Se fonti vicine alla giunta sottolineano come quell’articolo del regolamento di polizia urbana sarebbe precedente all’avvento dell’attuale amministrazione, così come sono provvedimenti di centrosinistra quelli che hanno portato all’installazione di dissuasori ‘anti bivacco’ (spunzoni che impediscono di coricarsi) nelle panchine di alcune zone della città, è pure vero che nessuno prima d’ora si era sognato di applicare davvero una norma che prevede una multa di duecento euro a una persona costretta a dormire in strada. Per commentare la notizia gli operatori di san Marcellino citano una lettera di don Milani a un regista contattato per pensare a un film che raccontasse la vita di Gesù: ‘Il disoccupato e l’operaio d’oggi dovranno uscire dal cinema con la certezza che Gesù è vissuto in un mondo triste come il loro, che ha come loro sentito che l’ingiustizia sociale è una bestemmia, come loro ha lottato per un mondo migliore’. “È a queste righe – commentano – che abbiamo pensato quando abbiamo saputo del verbale, con relativa sanzione di 200€, elevato ad una persona in condizione di senza dimora pochi minuti prima delle 22.00 del 4 luglio 2019 perché, dormendo in piazza Piccapietra, infrangeva l’art. 28 comma 1 del regolamento di Polizia Urbana”.

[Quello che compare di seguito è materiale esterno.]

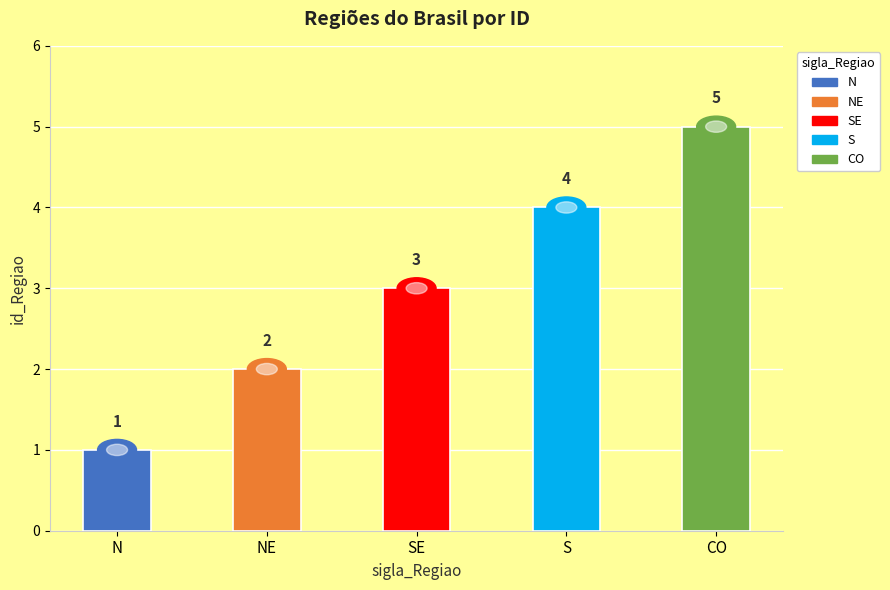

True or false: the data shows 7 at S.

False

Chissà se il sindaco Marco Bucci, che qualche mese fa riuscì a intervenire tempestivamente per impedire che gli agenti della municipale seguitassero a notificare multe per divieto di sosta proprio sotto casa sua (c’erano i cartelli di divieto ma non erano ben visibili, disse spiegando il gesto molto apprezzato dai vicini di casa) riuscirà a fare quanto in suo potere per annullare l’ammenda, che il “trasgressore”, come recita la ricevuta della multa, ha chiarito di non avere la possibilità di pagare, qualora ce ne fosse stato bisogno. Immediata la reazione del consigliere del municipio centro est Alberto Cattaneo (Pd): “C’è una società, e chi la governa, che non mette anzitutto al centro l’uomo e la sua fragilità. Costruiamo alternative per evitare tutto questo”.

Il problema di questi provvedimenti in “tutela del decoro”, spiegano gli addetti ai lavori che si impegnano quotidianamente nei faticosi percorsi di reinserimento delle persone rimaste “ai margini”, è che i poveri, quando vengono assimilati per legge o stereotipo ai criminali (non hanno il permesso, violano un regolamento, sono abusivi ecc.) cessano di costituire un problema morale e quindi ci esimono dalle nostre responsabilità sociali. Non sono più solo ‘poveri’, ma in qualche modo sono ‘colpevoli’ di esserlo, e così non ci sono più ‘paletti morali’ che porterebbero a difenderli dalla realtà in cui versano, lasciando piena libertà di ‘difendere’ i beni delle persone ‘normali’ dalle minacce che possono provenire da queste persone.